Eating for Two, But Judging for Millions

Pregnancy Foodbabe.jpg

Buh bye eggs benny. So long sushi. RIP Thursday happy hour. This was the beginning of my eulogy to food once I found out I was pregnant.

Of course there was excitement, but that excitement was also followed by a wave of fear. In terms of food and nutrition, as an RD, I already knew about all the foods I should be avoiding while pregnant, but it becomes slightly terrifying when you think about one piece of unpasteurized cheese potentially jeopardizing your baby’s health. I was ready and willing to say no to deli meat (amongst other things), but what I really wasn’t ready for was the serving of judgment that comes from other moms-to-be about your eating decisions.

While I have been trying to keep myself healthy to get ready for my li’l babe, another “babe” out there is doling out some serious spoonfuls of fallacy and falsehoods, all of which add more fear onto the vulnerable psyche of pregnant women. As if we didn’t have enough!

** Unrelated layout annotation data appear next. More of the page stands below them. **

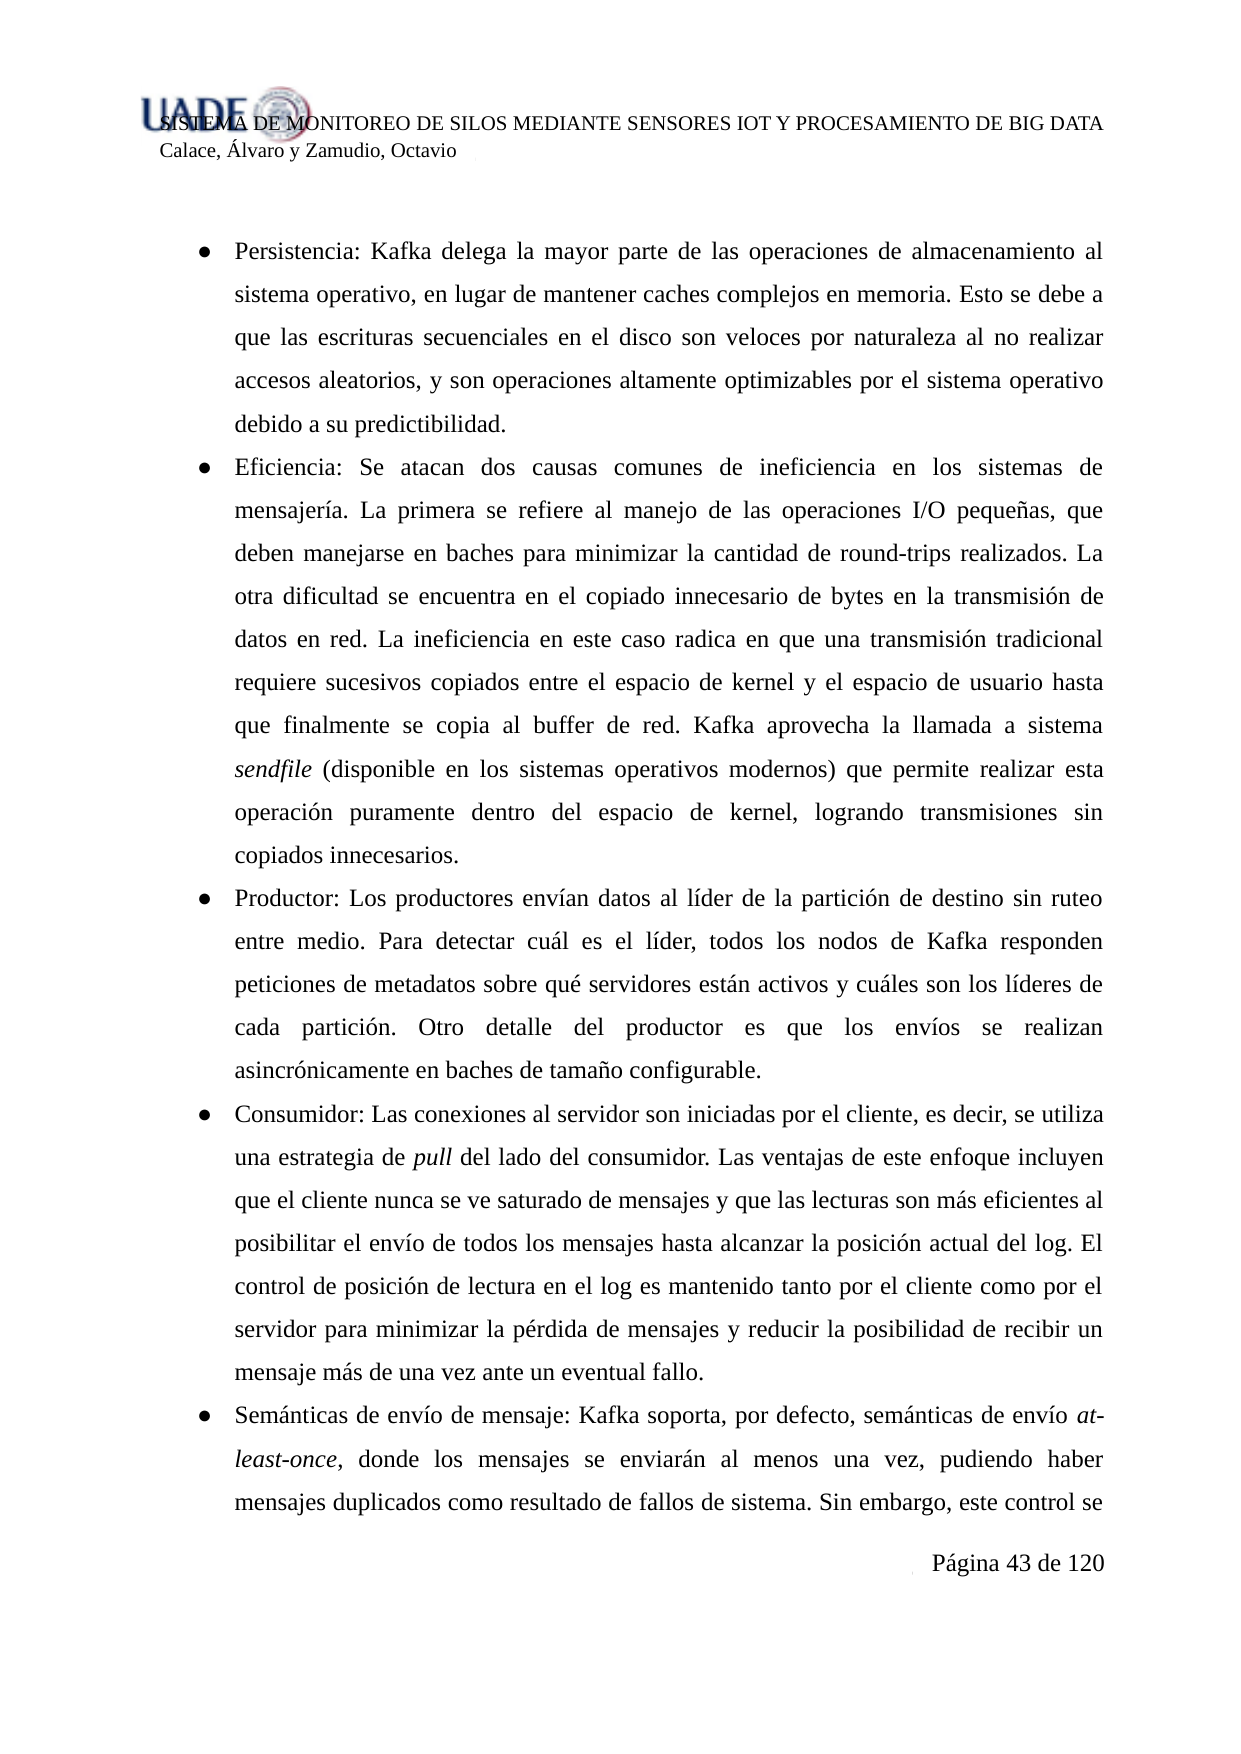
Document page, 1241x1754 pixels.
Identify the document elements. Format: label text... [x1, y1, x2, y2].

list Consumidor: Las conexiones al servidor son iniciadas por el cliente, es decir, se utiliza una estrategia de pull del lado del consumidor. Las ventajas de este enfoque incluyen que el cliente nunca se ve saturado de mensajes y que las lecturas son más eficientes al posibilitar el envío de todos los mensajes hasta alcanzar la posición actual del log. El control de posición de lectura en el log es mantenido tanto por el cliente como por el servidor para minimizar la pérdida de mensajes y reducir la posibilidad de recibir un mensaje más de una vez ante un eventual fallo. [197, 1099, 1104, 1386]
list Semánticas de envío de mensaje: Kafka soporta, por defecto, semánticas de envío at-least-once, donde los mensajes se enviarán al menos una vez, pudiendo haber mensajes duplicados como resultado de fallos de sistema. Sin embargo, este control se [197, 1401, 1104, 1516]
list Productor: Los productores envían datos al líder de la partición de destino sin ruteo entre medio. Para detectar cuál es el líder, todos los nodos de Kafka responden peticiones de metadatos sobre qué servidores están activos y cuáles son los líderes de cada partición. Otro detalle del productor es que los envíos se realizan asincrónicamente en baches de tamaño configurable. [197, 883, 1104, 1084]
list Eficiencia: Se atacan dos causas comunes de ineficiencia en los sistemas de mensajería. La primera se refiere al manejo de las operaciones I/O pequeñas, que deben manejarse en baches para minimizar la cantidad de round-trips realizados. La otra dificultad se encuentra en el copiado innecesario de bytes en la transmisión de datos en red. La ineficiencia en este caso radica en que una transmisión tradicional requiere sucesivos copiados entre el espacio de kernel y el espacio de usuario hasta que finalmente se copia al buffer de red. Kafka aprovecha la llamada a sistema sendfile (disponible en los sistemas operativos modernos) que permite realizar esta operación puramente dentro del espacio de kernel, logrando transmisiones sin copiados innecesarios. [197, 452, 1104, 869]
list Persistencia: Kafka delega la mayor parte de las operaciones de almacenamiento al sistema operativo, en lugar de mantener caches complejos en memoria. Esto se debe a que las escrituras secuenciales en el disco son veloces por naturaleza al no realizar accesos aleatorios, y son operaciones altamente optimizables por el sistema operativo debido a su predictibilidad. [197, 236, 1104, 437]
picture [140, 86, 314, 146]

Here’s what I mean, straight from the “babe’s” mouth, about eating a hamburger at a fast food restaurant: “ … [T]here was no way I was going to feed my growing baby that tainted meat on that processed to death sesame seed bun!” Really, “babe?” There is an inherent judgment in this type of remark that makes pregnant women feel like they are inferior if they decide they don’t want/don’t have the time/don’t find the value in only cooking food at home like “other” women.

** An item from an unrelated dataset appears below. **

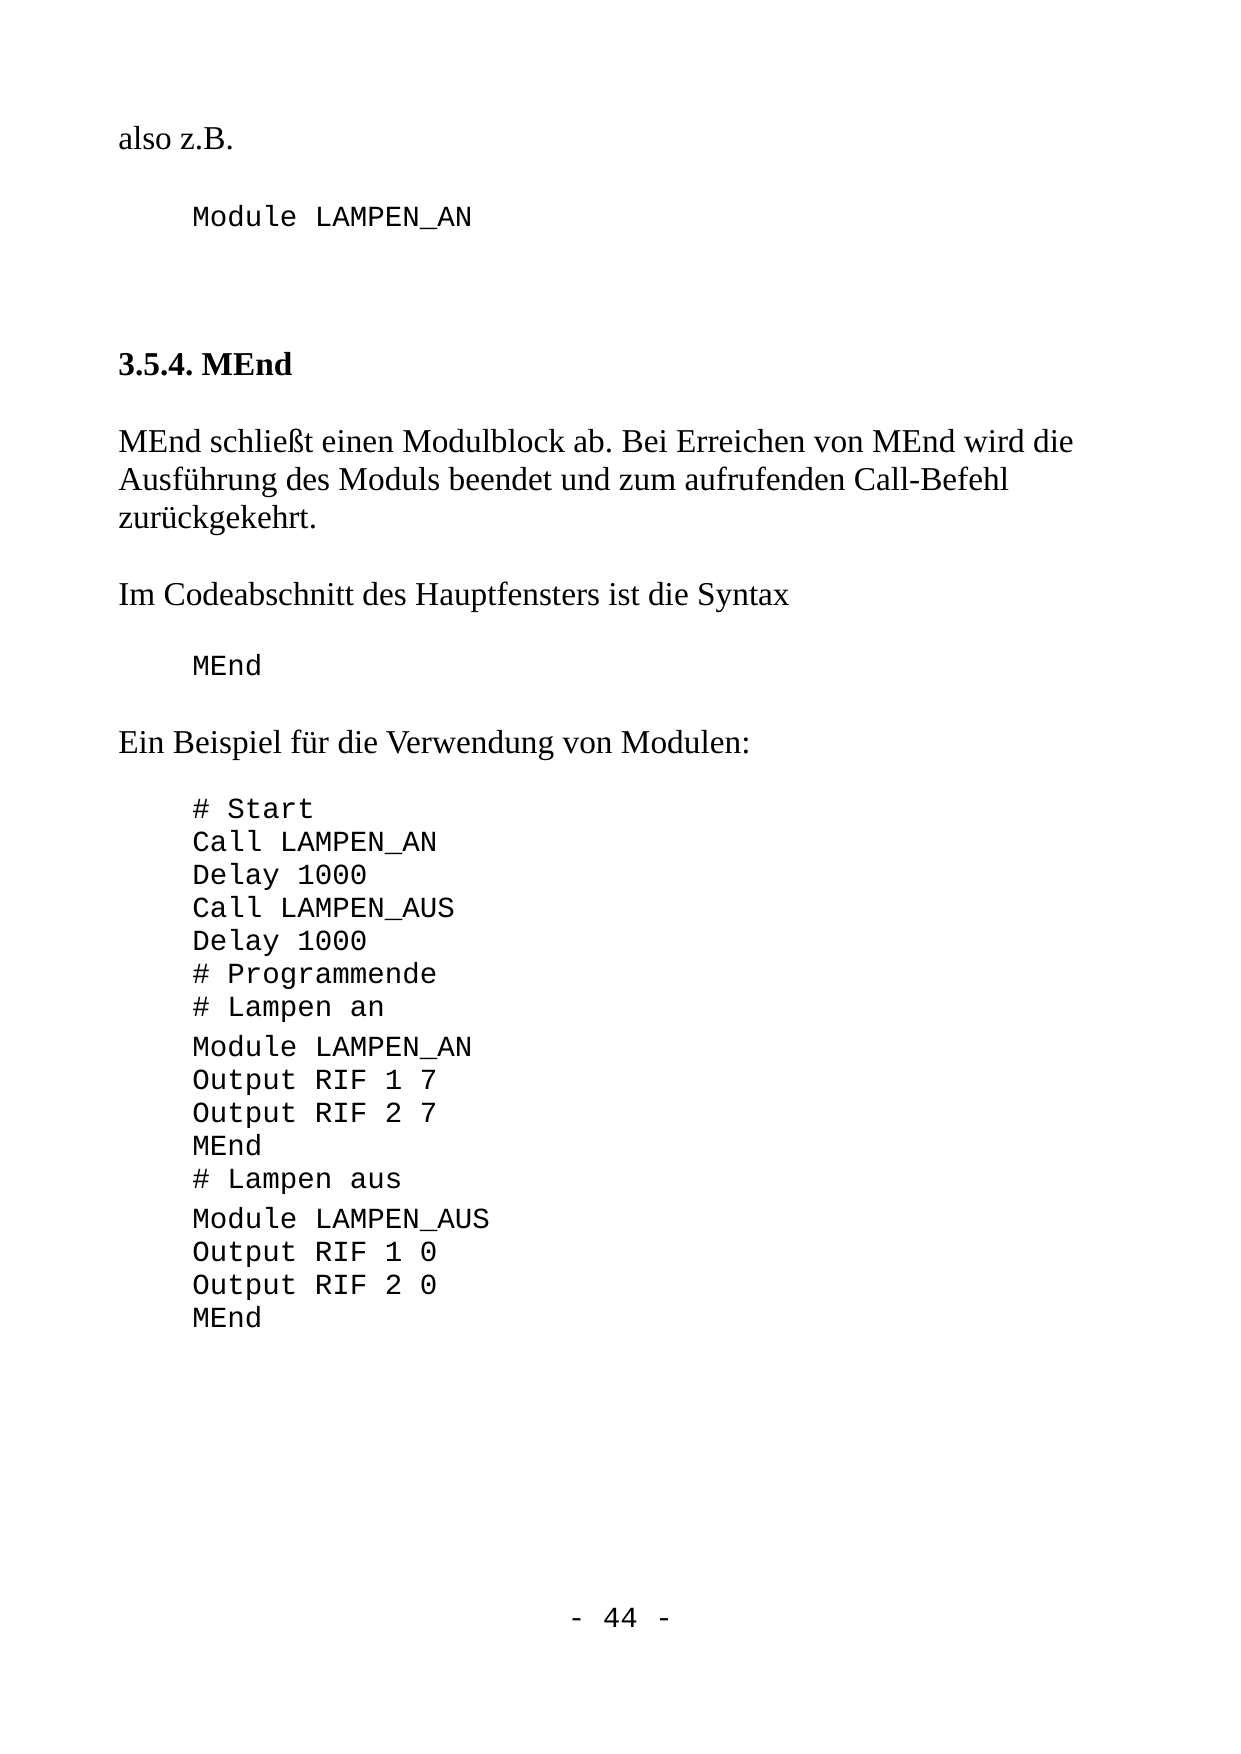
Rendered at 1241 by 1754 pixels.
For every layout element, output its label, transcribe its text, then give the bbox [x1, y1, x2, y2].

So here’s my plea for all pregnant women: Know the difference between necessary precautions and preference. The FDA guidelines for eating during pregnancy are important to follow to prevent any risk of foodborne illness. Anything above and beyond that is preference. If you choose to eat a certain way, please don’t judge other ladies for choosing a different path.

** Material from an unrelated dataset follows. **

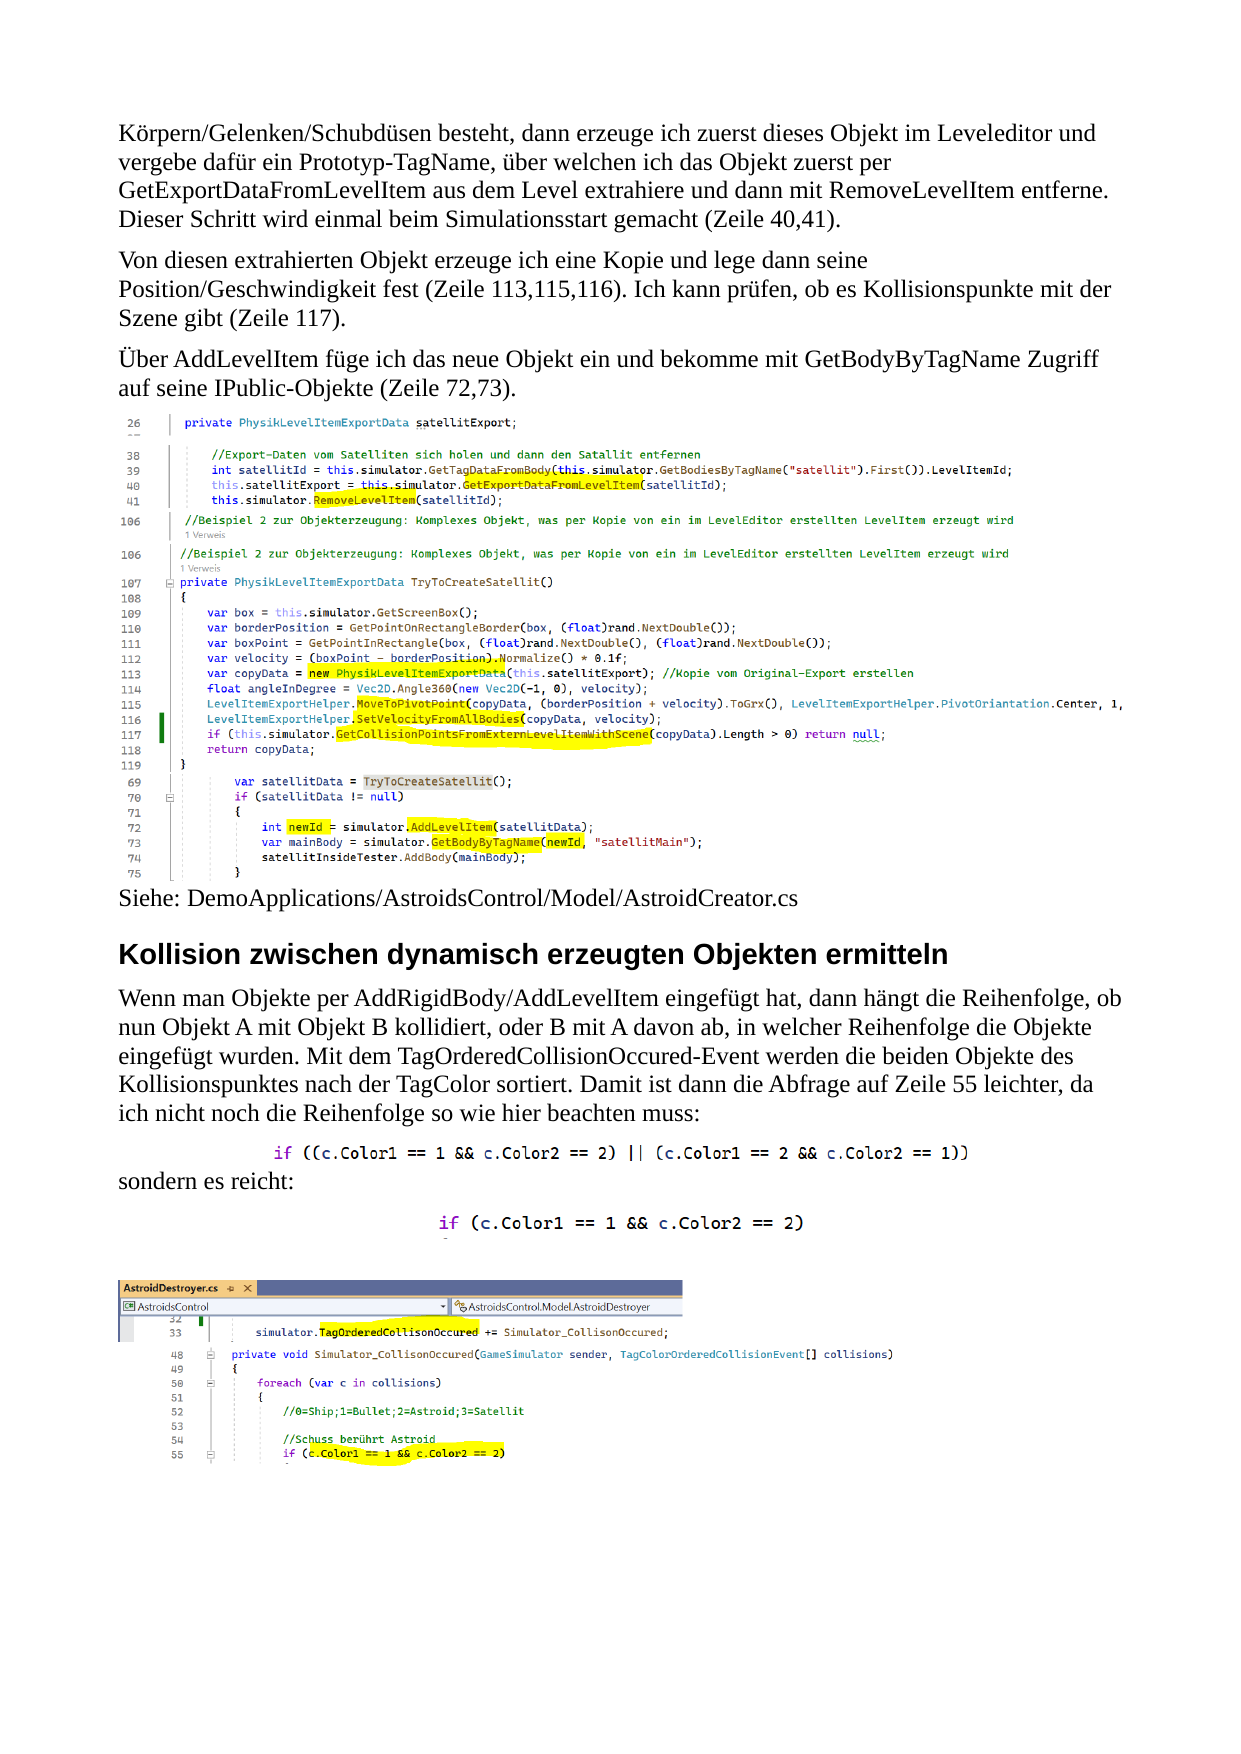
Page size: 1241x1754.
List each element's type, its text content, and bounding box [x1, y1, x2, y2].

Now, at 7 months, I’ve been choosing to focus on making sure I get all the important nutrients I need for a healthy pregnancy, like protein, unsaturated fats, and carbohydrates. I’m always cognizant of the foods I should avoid, but I choose to intentionally nourish my baby with nutrients (even with a well-done hamburger from a fast food restaurant; protein and iron are critical to a baby’s development!), rather than perpetuating a myth of “tainted” food from any source. Even though there are a few restrictions on eating during pregnancy, there are plenty of delicious and nutritious foods out there that we can eat.

It turns out that my eulogy wasn’t really necessary because you can get eggs benedict with scrambled eggs instead of poached or sushi with cooked fish like shrimp (or vegetarian sushi), and happy-hour nibbles can be almost as good as the drinks!

So if your fellow future moms decide to eat something that is not aligned with your “healthy eating beliefs” (I call them that because they can be either science or belief, not a mix of the two), then support them, without judgment or scrutiny, and don’t be a baby about it.